TEXTAUSZUG
>>>
Inszeniert werden die Maschinen als Kunstwerke, wie Skulpturen sind sie ausgestellt, zum Bestaunen und auch zum Fachsimpeln. Bei aller Zweckmäßigkeit spielt ziemlich schnell auch das Design eine wesentliche Rolle. Es gibt Maschinen, die alles zeigen, was sie haben, die ganze Mechanik liegt offen zutage. Andere sind verkleidet und machen sich damit geheimnisvoll. Bei der Majestic 350 sieht diese Verkleidung beinahe aus wie eine Autokarosserie aus dieser Zeit Anfang der Dreißigerjahre. Die Henderson KJ Streamline Custom sieht, nicht nur aus der Perspektive des Baujahres 1934, extrem futuristisch aus. Und die braune Hülle, in der die italienische Moto Major Prototype von 1947 steckt, wirkt, als sei das Material nicht Metall, sondern ein dunkles Rindsleder. Und so bedient das Buch nicht nur Technikfreaks, sondern auch Ästheten.

Charlotte und Peter Fiell : Ultimate Collector Motorcycles. Taschen Verlag, Köln 2023. Zwei Bände, 940 Seiten, 250 Euro.
<<<
AUFGABE
Gib den Abschnitt aus dem Text über Sammlermotorräder wieder, beginnend bei „Inszeniert werden die“ und endend bei „Technikfreaks, sondern auch Ästheten.“, und ersetze darin „Technikfreaks“ durch „Technikfans“. Die Auflistung spielt hierfür keine Rolle.

BEREITGESTELLTES MATERIAL
>>>
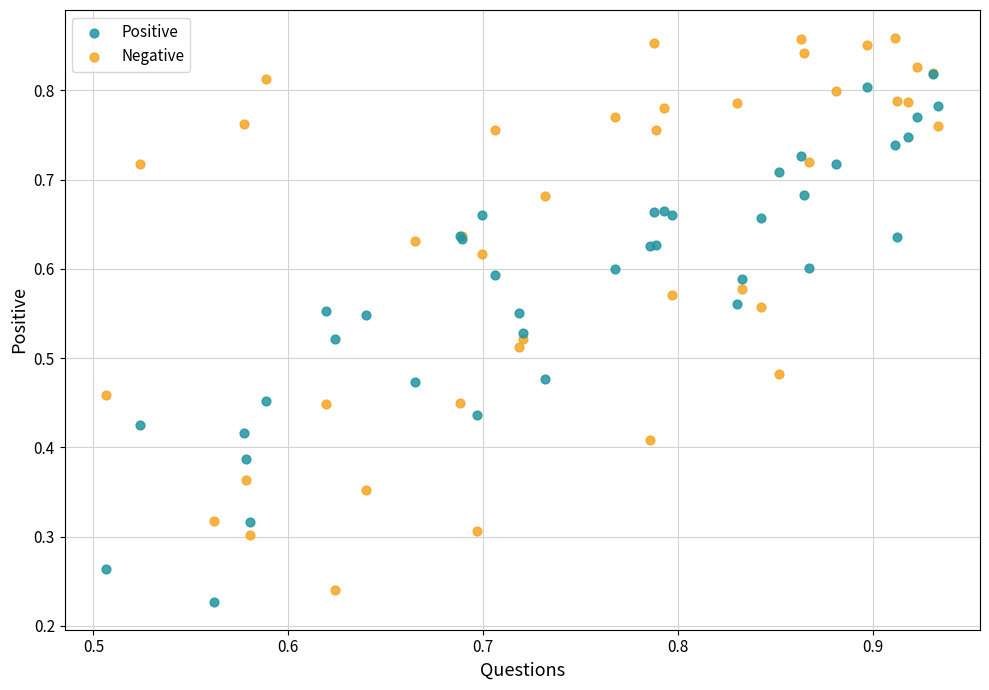

Which series contains the lowest Y value?

Positive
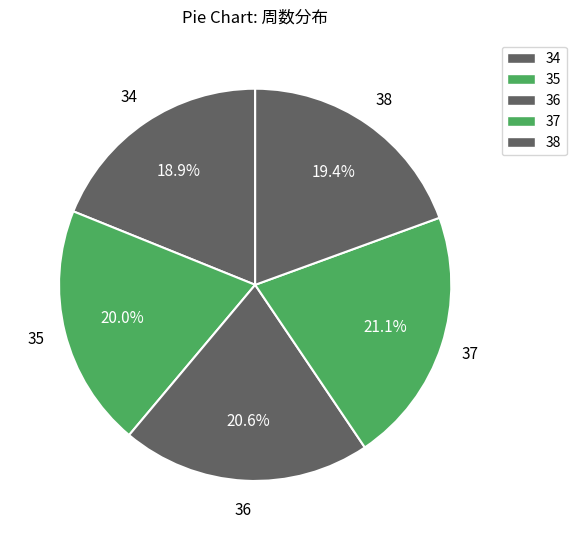

What percentage is the 38 slice, to the nearest percent?

19%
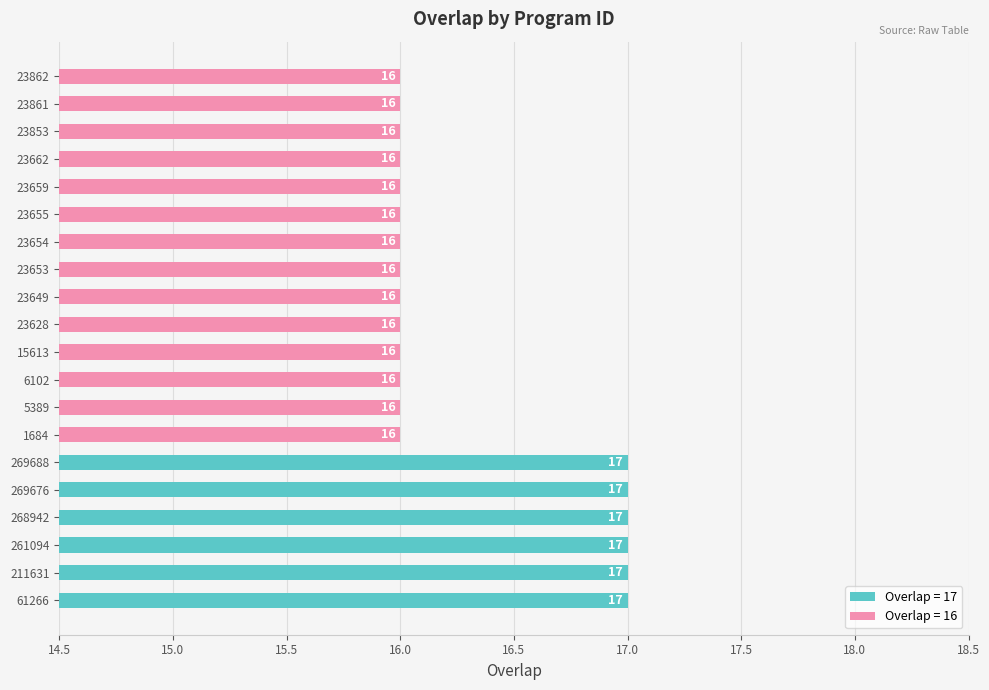

How many values are between 16 and 17?

20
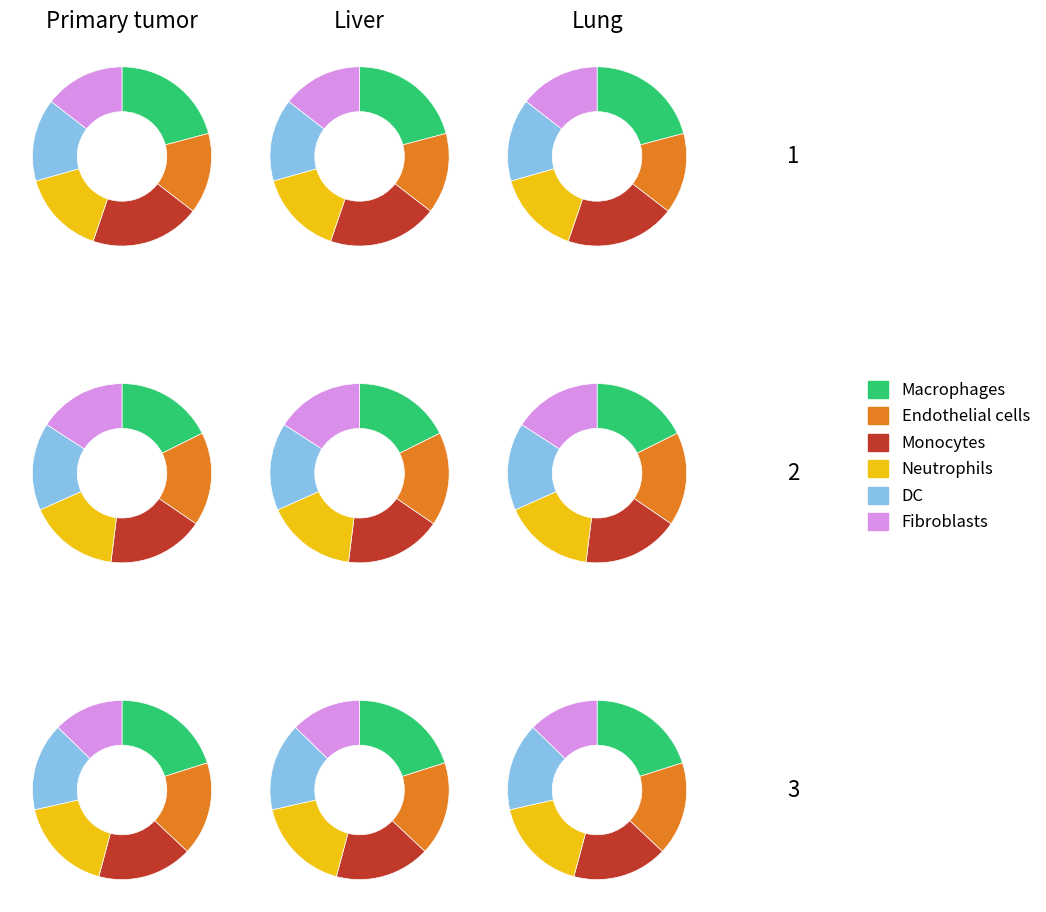

To the nearest percent, what portion does 1 represent?

33%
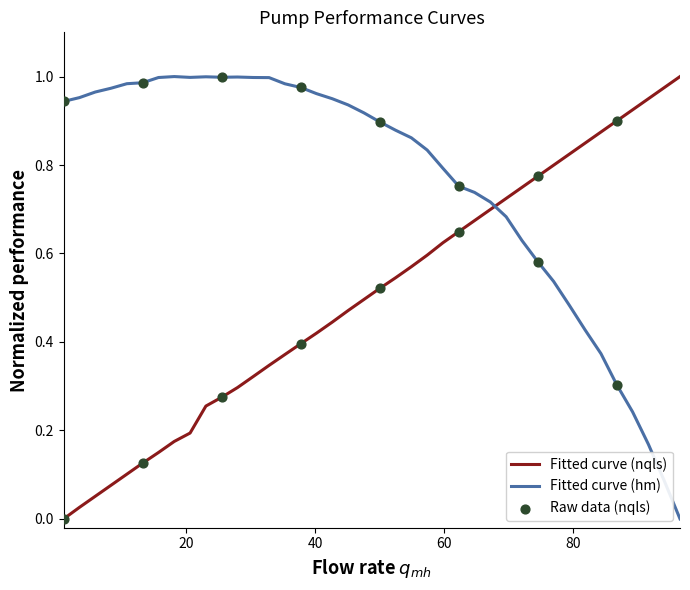

Rank the series by their average value, from highest to lowest.

Fitted curve (hm), Fitted curve (nqls)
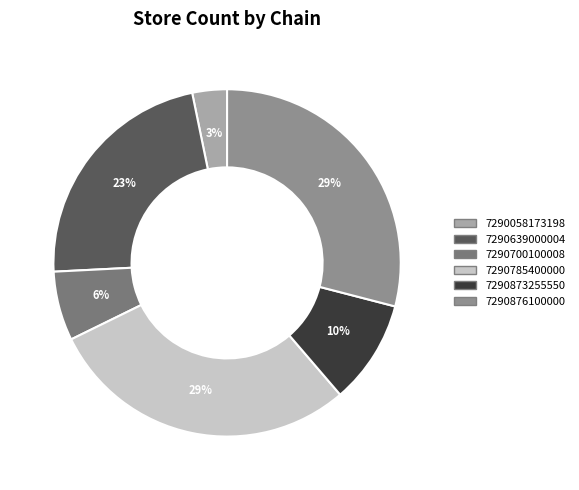

True or false: 7290700100008 accounts for 15% of the total.

False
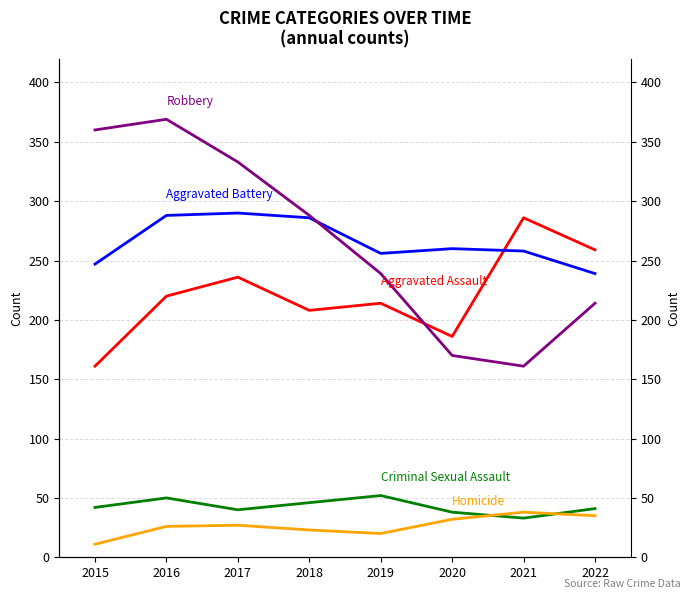

Reading left to right, what are all the values shown in this chart?

Aggravated Assault: 161	220	236	208	214	186	286	259
Aggravated Battery: 247	288	290	286	256	260	258	239
Criminal Sexual Assault: 42	50	40	46	52	38	33	41
Homicide: 11	26	27	23	20	32	38	35
Robbery: 360	369	333	288	239	170	161	214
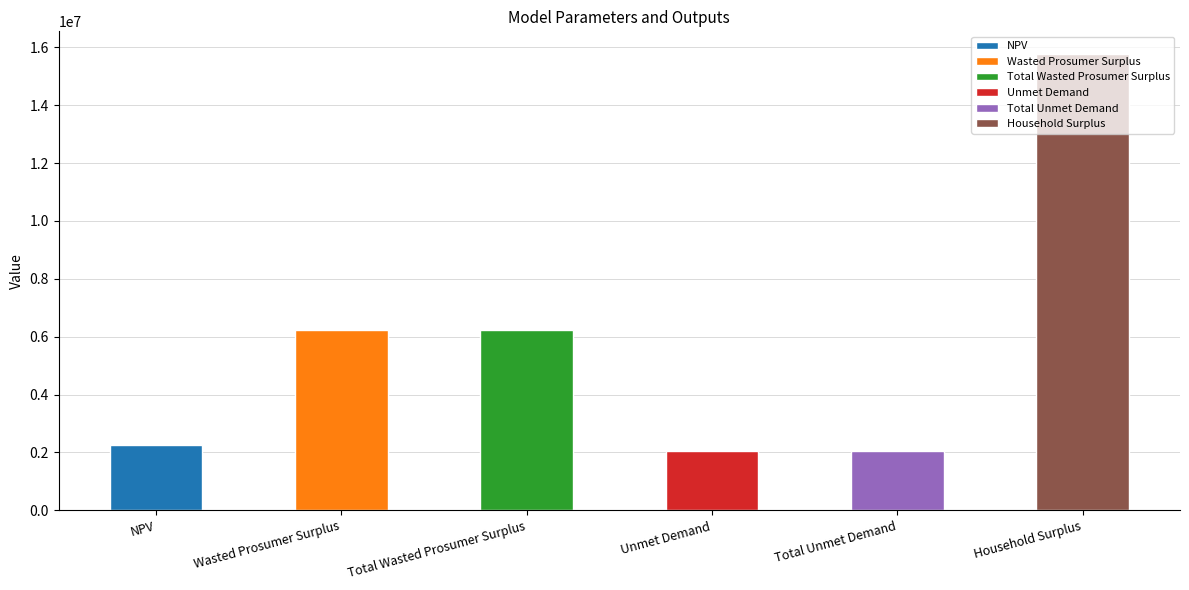

What is the sum of all values?

34610746.6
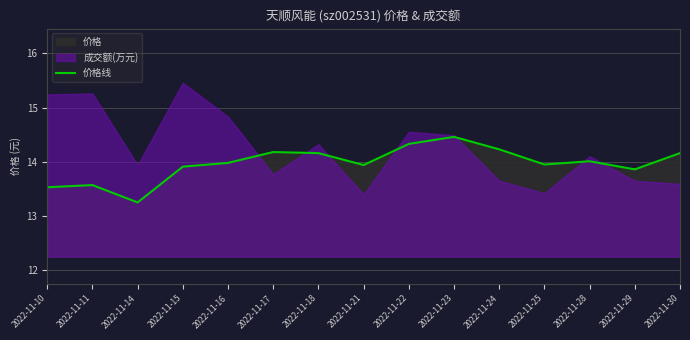

The chart shows a value of 9.4 at 2022-11-23. True or false?

False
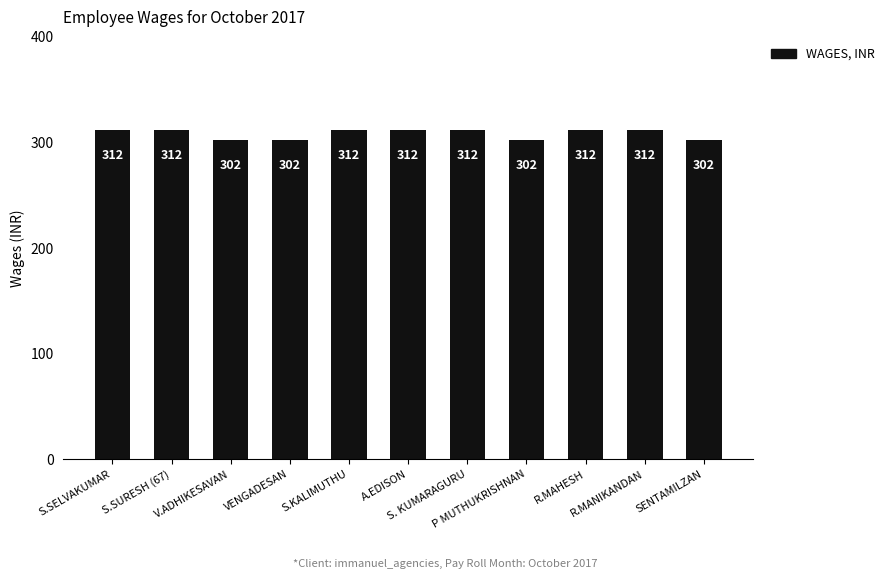

What is the greatest value displayed?

312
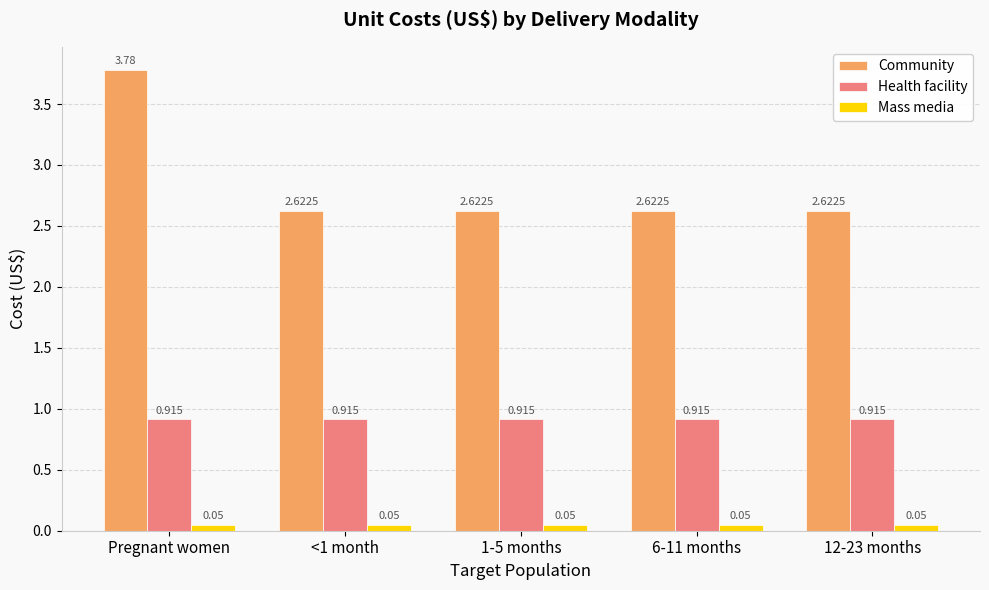

List the series in order of their overall mean, lowest first.

Mass media, Health facility, Community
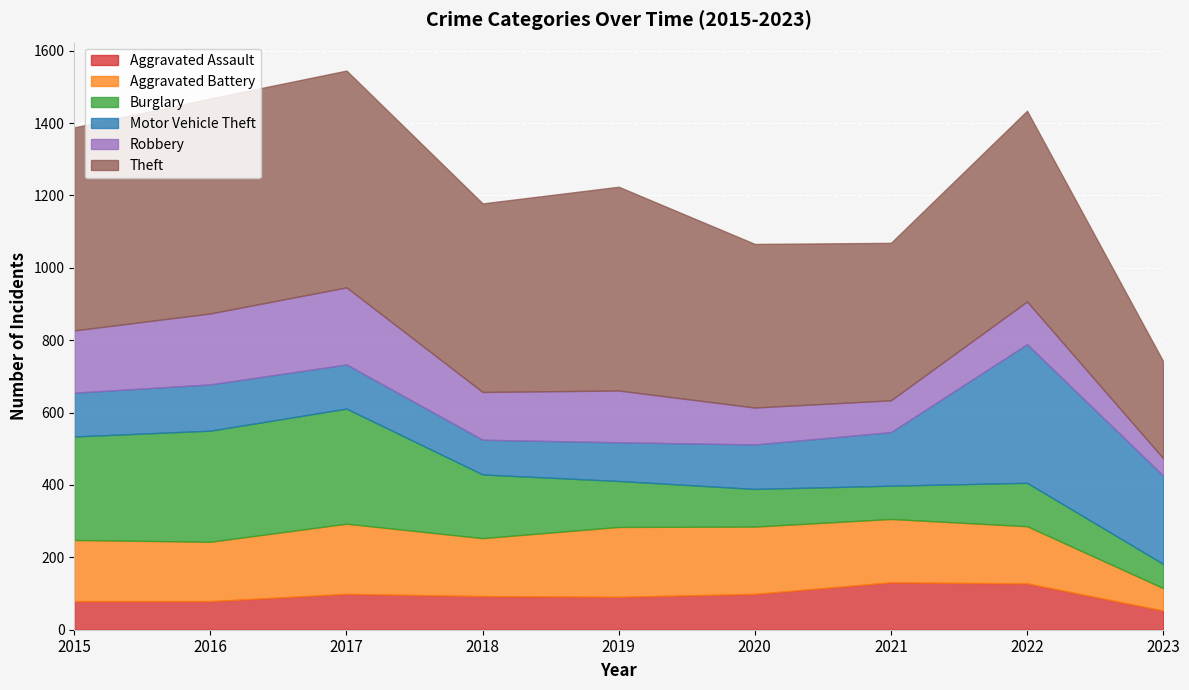

Is it true that Aggravated Assault equals 33 at 2020?

False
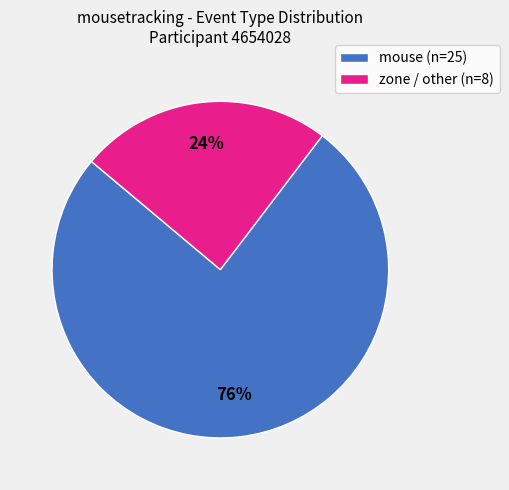

To the nearest percent, what is the average slice percentage?

50%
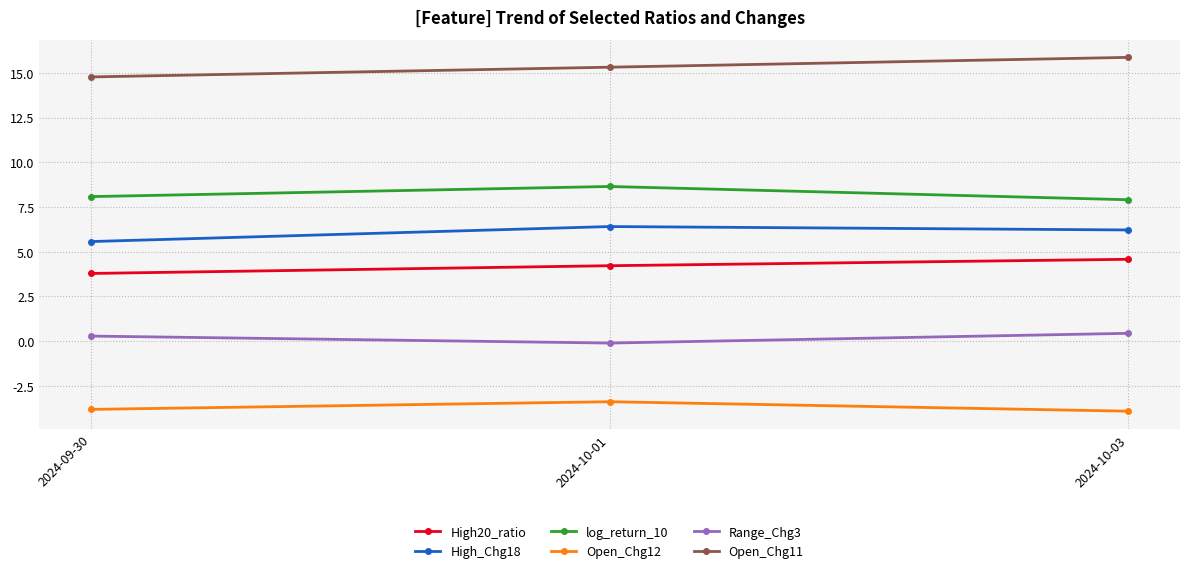

Reading left to right, extract all data points from this chart.

High20_ratio: 2024-09-30=3.8	2024-10-01=4.2	2024-10-03=4.6
High_Chg18: 2024-09-30=5.6	2024-10-01=6.4	2024-10-03=6.2
log_return_10: 2024-09-30=8.1	2024-10-01=8.6	2024-10-03=7.9
Open_Chg12: 2024-09-30=-3.8	2024-10-01=-3.4	2024-10-03=-3.9
Range_Chg3: 2024-09-30=0.3	2024-10-01=-0.1	2024-10-03=0.4
Open_Chg11: 2024-09-30=14.8	2024-10-01=15.3	2024-10-03=15.9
<<<
LÖSUNG
Inszeniert werden die Maschinen als Kunstwerke, wie Skulpturen sind sie ausgestellt, zum Bestaunen und auch zum Fachsimpeln. Bei aller Zweckmäßigkeit spielt ziemlich schnell auch das Design eine wesentliche Rolle. Es gibt Maschinen, die alles zeigen, was sie haben, die ganze Mechanik liegt offen zutage. Andere sind verkleidet und machen sich damit geheimnisvoll. Bei der Majestic 350 sieht diese Verkleidung beinahe aus wie eine Autokarosserie aus dieser Zeit Anfang der Dreißigerjahre. Die Henderson KJ Streamline Custom sieht, nicht nur aus der Perspektive des Baujahres 1934, extrem futuristisch aus. Und die braune Hülle, in der die italienische Moto Major Prototype von 1947 steckt, wirkt, als sei das Material nicht Metall, sondern ein dunkles Rindsleder. Und so bedient das Buch nicht nur Technikfans, sondern auch Ästheten.